*EXERCISE BRIEF:* Copy each line below in which the string "labels" appears.

-- SUPPLIED INFORMATION follows --

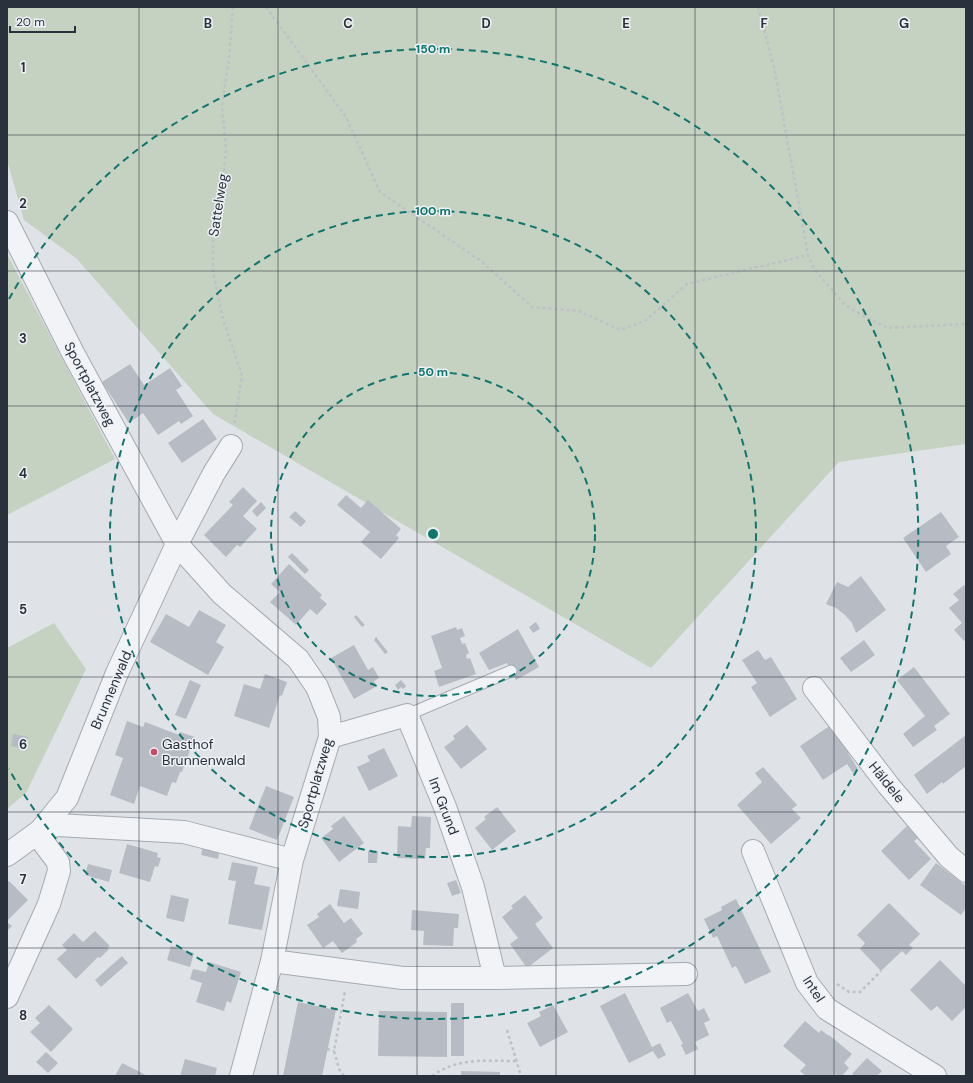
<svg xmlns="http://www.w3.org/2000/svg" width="973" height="1083" font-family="'DM Sans',sans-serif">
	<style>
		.green { fill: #c5d1c1 }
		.building { fill: #b7bcc4 }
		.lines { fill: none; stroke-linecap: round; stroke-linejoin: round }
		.service-casing { stroke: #a5aab1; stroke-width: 13 }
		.minor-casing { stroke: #a5aab1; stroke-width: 24 }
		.path { stroke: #bec1c6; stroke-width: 2.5; stroke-dasharray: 3 3; stroke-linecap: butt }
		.service { stroke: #f2f3f6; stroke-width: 11 }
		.minor { stroke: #f2f3f6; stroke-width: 22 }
		.grid { fill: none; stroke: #29313d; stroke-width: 1; stroke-opacity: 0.55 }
		.ring { fill: none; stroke: #0f766e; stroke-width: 2; stroke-dasharray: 7 5 }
		.poi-dot { fill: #c54c62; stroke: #eef1f5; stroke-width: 1.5 }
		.labels { text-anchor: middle; stroke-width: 3; stroke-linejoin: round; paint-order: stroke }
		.street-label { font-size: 14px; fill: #29313d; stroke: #eef1f5 }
		.poi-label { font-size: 14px; fill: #29313d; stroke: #eef1f5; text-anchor: start }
		.grid-label { font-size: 13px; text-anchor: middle; font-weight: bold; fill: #29313d; stroke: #eef1f5; stroke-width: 3; stroke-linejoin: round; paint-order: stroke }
		.centre { fill: #0f766e; stroke: #eef1f5; stroke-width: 2 }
		.ring-label { font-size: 12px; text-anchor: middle; font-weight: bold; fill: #0f766e; stroke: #eef1f5; stroke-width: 3; stroke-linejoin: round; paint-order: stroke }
	</style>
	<rect width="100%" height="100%" fill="#dfe3e7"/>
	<path class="green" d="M 7,7 L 966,7 L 966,444 L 839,462 L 651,668 L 213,414 L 77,259 L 24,220 L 7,160 Z
		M 7,254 L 115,459 L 7,515 Z
		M 54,623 L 86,669 L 26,793 L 7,809 L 7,648 Z"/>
	<path class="building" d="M 130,364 L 144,385 L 170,368 L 182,386 L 176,390 L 193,416 L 181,424 L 179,421 L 158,435 L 143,413 L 129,423 L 102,382 Z
		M 203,419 L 217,439 L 182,463 L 168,443 Z
		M 243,487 L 257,501 L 243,516 L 257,529 L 240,547 L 237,545 L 226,557 L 204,535 L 233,505 L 229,502 Z
		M 346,495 L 361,508 L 368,500 L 401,529 L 396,535 L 399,538 L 381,559 L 361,542 L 370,532 L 337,505 Z
		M 261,502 L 266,508 L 257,517 L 252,511 Z
		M 295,511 L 306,521 L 301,527 L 289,517 Z
		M 941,512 L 959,537 L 946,546 L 951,554 L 926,572 L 903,538 Z
		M 292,553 L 309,570 L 305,574 L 288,557 Z
		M 289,564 L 322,595 L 320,598 L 327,604 L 317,615 L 310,609 L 296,625 L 270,602 L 280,592 L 271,584 Z
		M 861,576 L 886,610 L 856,633 L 852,623 L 845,615 L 836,608 L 826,604 L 837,582 L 848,587 Z
		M 964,585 L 966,587 L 966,639 L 964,641 L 954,630 L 962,623 L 949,608 L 959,600 L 953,594 Z
		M 199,610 L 226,625 L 216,642 L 224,647 L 208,675 L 150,642 L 166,614 L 189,627 Z
		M 356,615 L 365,625 L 362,627 L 354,617 Z
		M 536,622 L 540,629 L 533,633 L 529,627 Z
		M 456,627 L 457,630 L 462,628 L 465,636 L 460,638 L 462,644 L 465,643 L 469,653 L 466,655 L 467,659 L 470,658 L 476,674 L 439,687 L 434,671 L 442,668 L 431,636 Z
		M 518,629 L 539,667 L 516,680 L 507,663 L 489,670 L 479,653 Z
		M 376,637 L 388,652 L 385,654 L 374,640 Z
		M 864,640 L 875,655 L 851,672 L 840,658 Z
		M 354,645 L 368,670 L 373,667 L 379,678 L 374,681 L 377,686 L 354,699 L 331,658 Z
		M 758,650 L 765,660 L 771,657 L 797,699 L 770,717 L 751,687 L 757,683 L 742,660 Z
		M 914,667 L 950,714 L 934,726 L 937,730 L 913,747 L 903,734 L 925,716 L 897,680 Z
		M 265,674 L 287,682 L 282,696 L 280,695 L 269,728 L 234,716 L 244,684 L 260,689 Z
		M 190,680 L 201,685 L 186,719 L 175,715 Z
		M 401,680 L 406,686 L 403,689 L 401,687 L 398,690 L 395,685 Z
		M 127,721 L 143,727 L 145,722 L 179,735 L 180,732 L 195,737 L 182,772 L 180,772 L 176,783 L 172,782 L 167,796 L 140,786 L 134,804 L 110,795 L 123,758 L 115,755 Z
		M 467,725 L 487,749 L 461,769 L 444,747 L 455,739 L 453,736 Z
		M 831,725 L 849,752 L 848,753 L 858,769 L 853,773 L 847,764 L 823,780 L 800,746 Z
		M 13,734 L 28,737 L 26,749 L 11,746 Z
		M 966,735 L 966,766 L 943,784 L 942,782 L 927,794 L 914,775 Z
		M 384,748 L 398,776 L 369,791 L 357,767 L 370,761 L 367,756 Z
		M 763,767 L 797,805 L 792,809 L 801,818 L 771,844 L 737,805 L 762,782 L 755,773 Z
		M 266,786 L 294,797 L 277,840 L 249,829 Z
		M 497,807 L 516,831 L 492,850 L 475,828 L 486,819 L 484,817 Z
		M 344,816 L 364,843 L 339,862 L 321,838 L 333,829 L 331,826 Z
		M 412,816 L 431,817 L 430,848 L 426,848 L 425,859 L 397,858 L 398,826 L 411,827 Z
		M 907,826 L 918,838 L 914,841 L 931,859 L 909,880 L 881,851 Z
		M 127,844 L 158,853 L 157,857 L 161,858 L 158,867 L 155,866 L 150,882 L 119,873 Z
		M 203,846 L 220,849 L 218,859 L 201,855 Z
		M 368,851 L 378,851 L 377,863 L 368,863 Z
		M 232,862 L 258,867 L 254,884 L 270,887 L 262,930 L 228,924 L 236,881 L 228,880 Z
		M 936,863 L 966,886 L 966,908 L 961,915 L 920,885 Z
		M 88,864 L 112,870 L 109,882 L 85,875 Z
		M 456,880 L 461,893 L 452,896 L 447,883 Z
		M 9,881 L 28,900 L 7,921 L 7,883 Z
		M 340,889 L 360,892 L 358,909 L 337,906 Z
		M 171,895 L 189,899 L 184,922 L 166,918 Z
		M 525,895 L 543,918 L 535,924 L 553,948 L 527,968 L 510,944 L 518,938 L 502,917 L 513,908 L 511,906 Z
		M 736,899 L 771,972 L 745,984 L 736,966 L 732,968 L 717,936 L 713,938 L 704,919 L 722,910 L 721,907 Z
		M 889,903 L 920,934 L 909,945 L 913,948 L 906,955 L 902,951 L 881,971 L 860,949 L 865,943 L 857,935 Z
		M 330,904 L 344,923 L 351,918 L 363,934 L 356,939 L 357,942 L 342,953 L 333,941 L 323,948 L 307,925 L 319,917 L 317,914 Z
		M 412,910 L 459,914 L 458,928 L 454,928 L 453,946 L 423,945 L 424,931 L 411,930 Z
		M 7,922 L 12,926 L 7,931 Z
		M 95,931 L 110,946 L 107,948 L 109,949 L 100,958 L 98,957 L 76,979 L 57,959 L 67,950 L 62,945 L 74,933 L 83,942 Z
		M 171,946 L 194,953 L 190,967 L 167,960 Z
		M 122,956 L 128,963 L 101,987 L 95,980 Z
		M 940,960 L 966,986 L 966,1007 L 952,1021 L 937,1006 L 931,1011 L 910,990 Z
		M 209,962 L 241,972 L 231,1003 L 227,1001 L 224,1011 L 196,1002 L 202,983 L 190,979 L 193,969 L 206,972 Z
		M 625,993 L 652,1047 L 660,1043 L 666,1055 L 658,1059 L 653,1051 L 629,1063 L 600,1006 Z
		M 688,993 L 698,1011 L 704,1008 L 710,1020 L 704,1023 L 709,1035 L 695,1042 L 698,1049 L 686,1055 L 681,1045 L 683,1044 L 671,1021 L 667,1023 L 660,1008 Z
		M 298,1002 L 336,1010 L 322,1076 L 283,1076 Z
		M 451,1003 L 464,1003 L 464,1056 L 451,1056 Z
		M 49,1005 L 73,1029 L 51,1052 L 30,1032 L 40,1023 L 35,1018 Z
		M 553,1005 L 568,1032 L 540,1047 L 527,1023 L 541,1016 L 539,1012 Z
		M 379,1011 L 447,1012 L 447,1057 L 378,1056 Z
		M 805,1021 L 819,1033 L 821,1030 L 829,1036 L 829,1035 L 852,1054 L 844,1063 L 849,1068 L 842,1076 L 838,1076 L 835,1074 L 834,1076 L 806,1076 L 800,1071 L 806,1065 L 783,1046 Z
		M 46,1052 L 58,1063 L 48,1073 L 36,1062 Z
		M 867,1058 L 882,1071 L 877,1076 L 854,1076 L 852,1074 Z
		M 185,1059 L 217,1068 L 215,1076 L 180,1076 Z
		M 122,1063 L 140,1072 L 147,1076 L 115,1076 Z
		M 461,1071 L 500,1072 L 500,1076 L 461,1076 Z"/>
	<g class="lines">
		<g class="service-casing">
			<path id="service" d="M 407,715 L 511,671"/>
		</g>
		<g class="minor-casing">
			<path id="minor" d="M 7,222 L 73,353 L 177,544 L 222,594 L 298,659 L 317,687 L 329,717 L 330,737 L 292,860 L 272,961 L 241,1076
				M 814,688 L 888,785 L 949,857 L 966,871
				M 753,851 L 807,983 L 827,1009 L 935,1076
				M 7,855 L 40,831 L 57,825 L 184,832 L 292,860
				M 272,961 L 403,978 L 495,978 L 473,887 L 445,807 L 407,715 L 330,737
				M 495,978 L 686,974
				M 7,997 L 49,904 L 59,871 L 58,862 L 43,842 L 40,831 L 67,798 L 117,673 L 177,544 L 214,473 L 231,446"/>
		</g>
		<path class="path" d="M 233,7 L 229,59 L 222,105 L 226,151 L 222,190 L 213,231 L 213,271 L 223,319 L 242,376 L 234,426
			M 266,7 L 346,117 L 380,192 L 481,261 L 532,307 L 579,311 L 620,330 L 645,321 L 687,284 L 808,255
			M 758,7 L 774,67 L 808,255 L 814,269 L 845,305 L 865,317 L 888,328 L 966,324
			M 837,984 L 849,992 L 860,992 L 881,971
			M 507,1030 L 521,1076
			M 327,1049 L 334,1051
			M 344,1076 L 339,1069 L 334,1051 L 345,991
			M 432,1076 C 458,1057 486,1061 516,1061"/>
		<use href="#service" class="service"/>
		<use href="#minor" class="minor"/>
	</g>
	<path class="grid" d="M 139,7 L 139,1076M 278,7 L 278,1076M 417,7 L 417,1076M 556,7 L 556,1076M 695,7 L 695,1076M 834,7 L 834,1076M 7,135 L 966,135M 7,271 L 966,271M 7,406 L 966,406M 7,542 L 966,542M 7,677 L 966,677M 7,812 L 966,812M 7,948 L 966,948"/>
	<g class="ring">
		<circle cx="433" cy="534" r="162"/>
		<circle cx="433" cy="534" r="323"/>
		<path d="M9 299A485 485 0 1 1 9 769"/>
	</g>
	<circle class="poi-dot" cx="154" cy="752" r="4"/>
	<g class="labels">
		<g class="street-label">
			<text transform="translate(218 205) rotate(-81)" y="5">Sattelweg</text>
			<text transform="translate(90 384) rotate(62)" y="5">Sportplatzweg</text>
			<text transform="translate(111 690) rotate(-67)" y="5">Brunnenwald</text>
			<text transform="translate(887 782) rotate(51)" y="5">Häldele</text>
			<text transform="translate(315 783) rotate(-74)" y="5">Sportplatzweg</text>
			<text transform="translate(444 806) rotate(69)" y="5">Im Grund</text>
			<text transform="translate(814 989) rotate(57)" y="5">Intel</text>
		</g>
		<g class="poi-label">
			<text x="162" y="749">Gasthof<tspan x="162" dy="16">Brunnenwald</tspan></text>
		</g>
	</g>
	<g class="grid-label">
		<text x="208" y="28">B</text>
		<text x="348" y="28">C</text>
		<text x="486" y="28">D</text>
		<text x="626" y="28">E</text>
		<text x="764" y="28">F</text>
		<text x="904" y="28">G</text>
		<text x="23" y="72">1</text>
		<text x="23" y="208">2</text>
		<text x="23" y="343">3</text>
		<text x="23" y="478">4</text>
		<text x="23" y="614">5</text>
		<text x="23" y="749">6</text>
		<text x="23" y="884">7</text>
		<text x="23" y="1020">8</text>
	</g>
	<circle cx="433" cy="534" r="6" class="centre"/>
	<g class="ring-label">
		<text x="433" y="53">150 m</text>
		<text x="433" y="215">100 m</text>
		<text x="433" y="376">50 m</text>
	</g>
	<rect width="973" height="1083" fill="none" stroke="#29313d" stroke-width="16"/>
	<path d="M10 26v6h65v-6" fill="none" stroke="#29313d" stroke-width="2"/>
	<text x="16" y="26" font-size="12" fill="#29313d" stroke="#eef1f5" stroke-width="3" paint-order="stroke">20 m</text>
</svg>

-- SUPPLIED INFORMATION concluded --

*OUTPUT FOR THIS TASK:*
		.labels { text-anchor: middle; stroke-width: 3; stroke-linejoin: round; paint-order: stroke }
	<g class="labels">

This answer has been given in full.